Mmm. Bu. Nefesimde 'Lincoln' den bahsettiğimde kelimenin tam anlamıyla kısa bir düşüş yaşıyorum. Abraham Lincoln'ün idolüm olması dışında, Daniel Day-Lewis en sevdiğim aktör. Spielberg’in, Başkan’ın tarihi özgürleşme ilanıyla ilgili bölünmüş Kongre hakkındaki parlak filmi, görünenden çok daha fazlası. Lincoln ve onun sürüklenen savaş hakkındaki rahatsız edici vizyonlarını merkez alan film, değişiklikten ortaya çıkan tüm politik ayrışmanın izini sürüyor. 'Lincoln', zengin yazısı ve mükemmel yönetmenliği ile duygusal bir arka plan müziği ile tamamlanan farklı bir film türüdür. En iyilerden biri!
Listedeki şüphe götürmez bir numara, aynı zamanda Akademi ödüllerinde En İyi Film ödüllerine layık görülen Steve McQueen’in tarihi drama filmi ‘12 Years A Slave ’dir.
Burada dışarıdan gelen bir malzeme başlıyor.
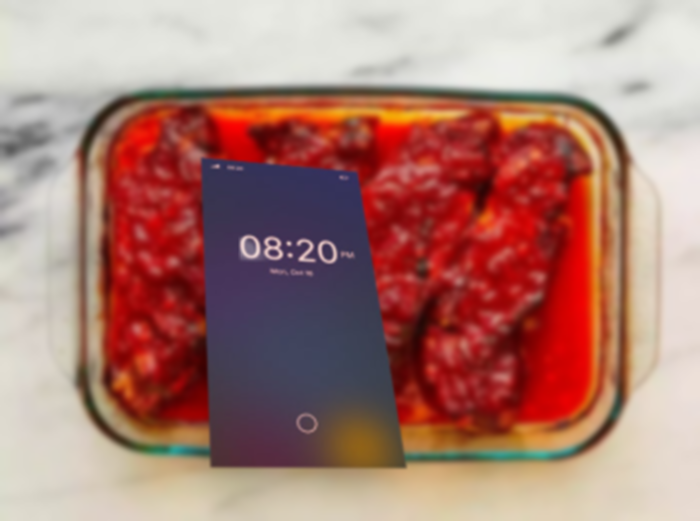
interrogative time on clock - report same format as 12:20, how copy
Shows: 8:20
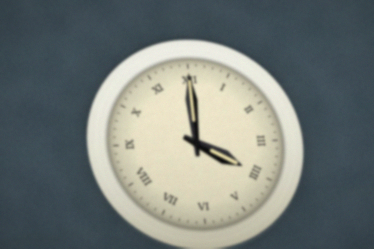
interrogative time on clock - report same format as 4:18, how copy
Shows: 4:00
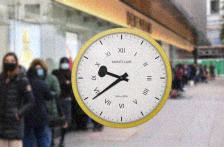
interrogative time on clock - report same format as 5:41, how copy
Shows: 9:39
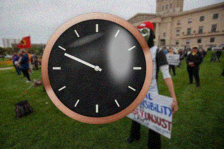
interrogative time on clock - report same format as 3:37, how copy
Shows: 9:49
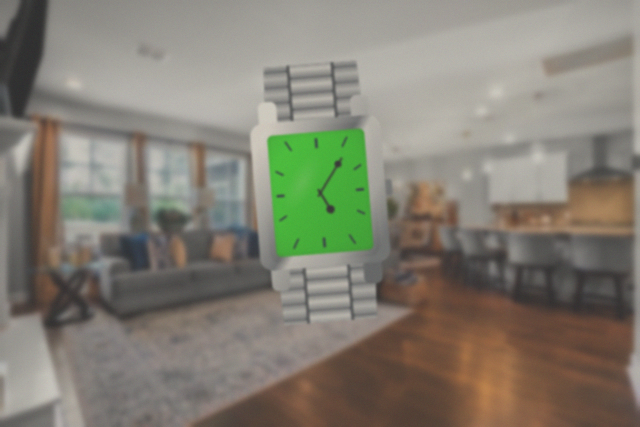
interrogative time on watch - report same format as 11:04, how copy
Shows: 5:06
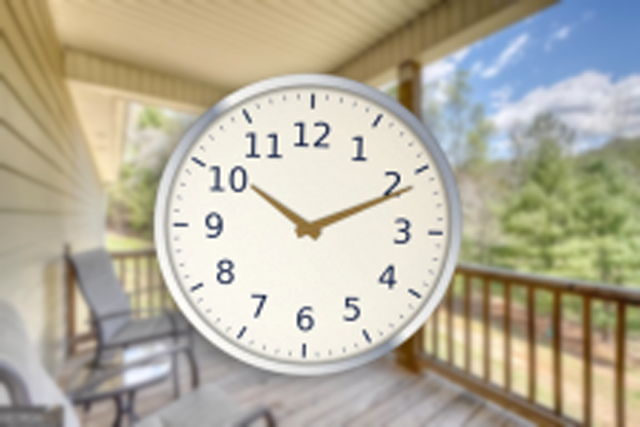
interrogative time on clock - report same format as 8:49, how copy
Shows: 10:11
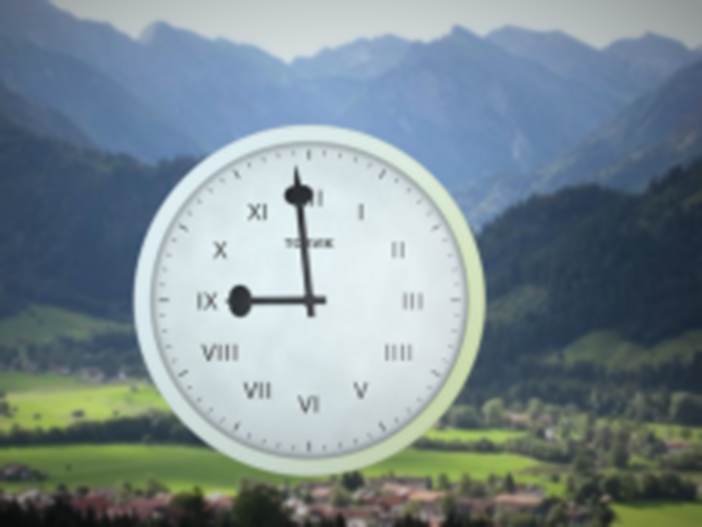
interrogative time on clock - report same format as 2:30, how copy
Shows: 8:59
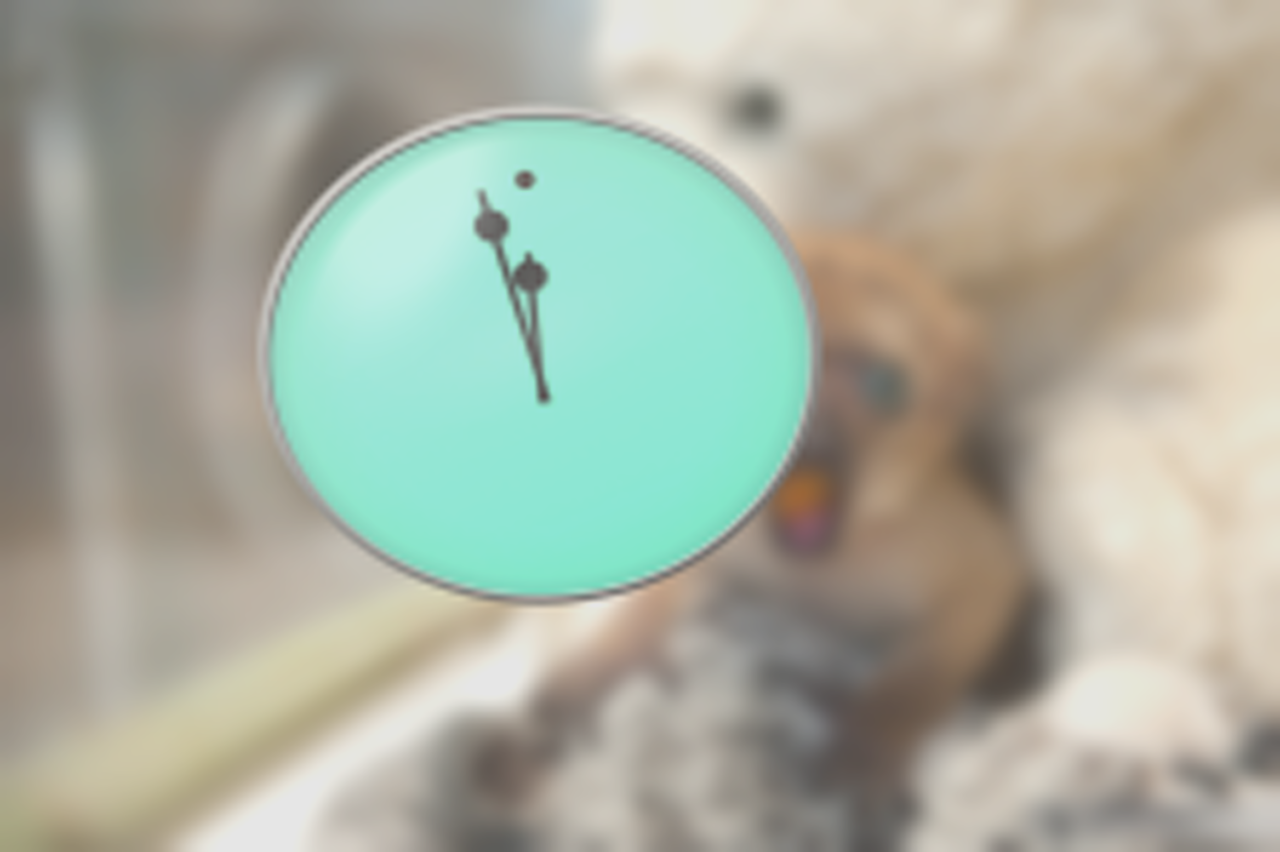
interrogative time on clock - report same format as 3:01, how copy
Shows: 11:58
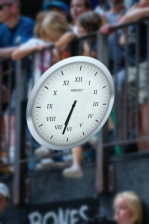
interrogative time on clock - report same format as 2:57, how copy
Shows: 6:32
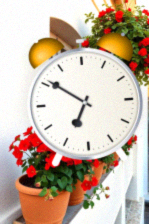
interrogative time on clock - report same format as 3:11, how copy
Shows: 6:51
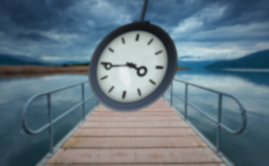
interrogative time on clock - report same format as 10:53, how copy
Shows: 3:44
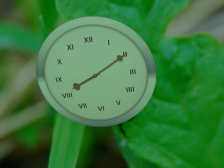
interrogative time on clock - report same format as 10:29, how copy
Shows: 8:10
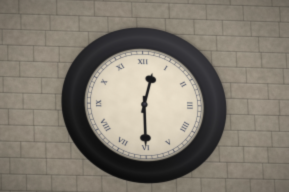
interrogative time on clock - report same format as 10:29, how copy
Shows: 12:30
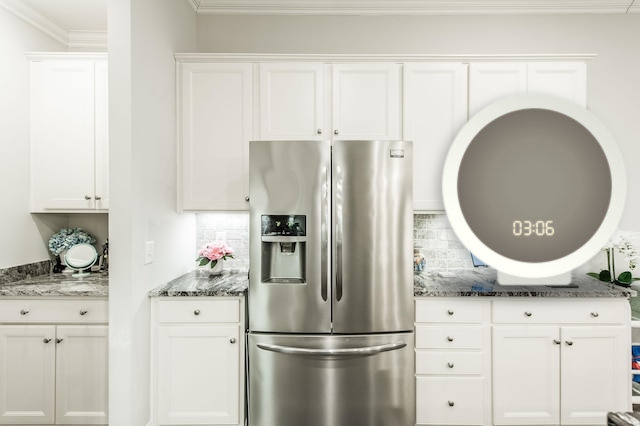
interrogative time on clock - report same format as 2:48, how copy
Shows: 3:06
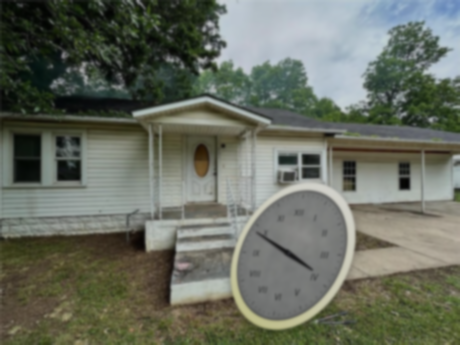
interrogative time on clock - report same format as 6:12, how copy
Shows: 3:49
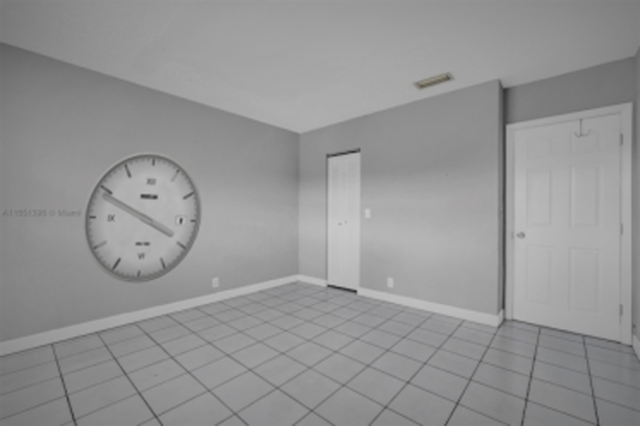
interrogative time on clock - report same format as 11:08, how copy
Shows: 3:49
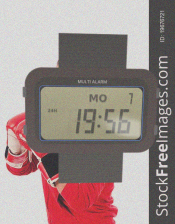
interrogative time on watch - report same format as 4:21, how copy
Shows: 19:56
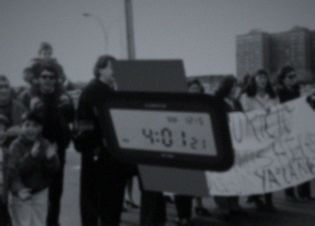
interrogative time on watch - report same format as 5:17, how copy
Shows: 4:01
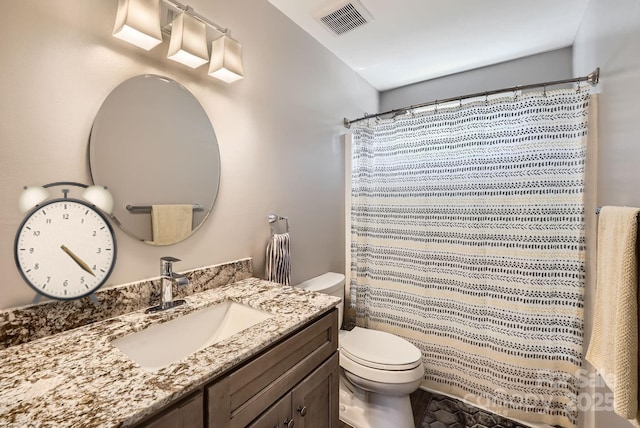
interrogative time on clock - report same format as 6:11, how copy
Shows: 4:22
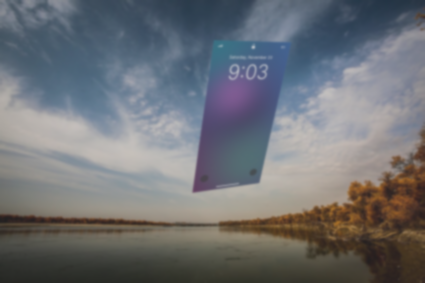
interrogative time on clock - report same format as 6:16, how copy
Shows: 9:03
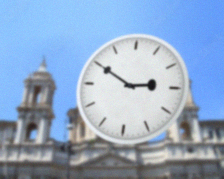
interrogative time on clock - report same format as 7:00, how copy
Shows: 2:50
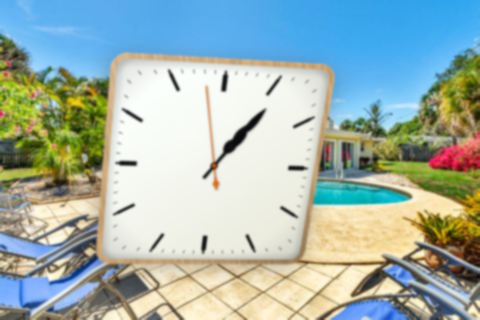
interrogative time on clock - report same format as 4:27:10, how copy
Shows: 1:05:58
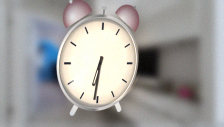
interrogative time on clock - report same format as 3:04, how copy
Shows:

Hikayesinin öncülünü Solomon Northup'un köle-anılarından alan film, özgür bir adam olmasına rağmen, onun hastalıklı hastalığın çenelerine olan içini boşaltan yolculuğunu izliyor. Yetenekli müzisyen, sirk kiralayan iki adam tarafından şehvetli bir tuzağa çekilir. Solomon, berserk sahiplerinin acımasız kaprisleri ve hayalleriyle yüzleşerek, pone plantasyonundan diğerine seyahat eder. Özgürlük mücadelesi ve nihai özgürleşme hakkındaki güzel hikaye, zafer ve sınırsız ilhamlardan biridir. Sizin için harika bir saat (orada ne yaptığımı gördünüz mü?).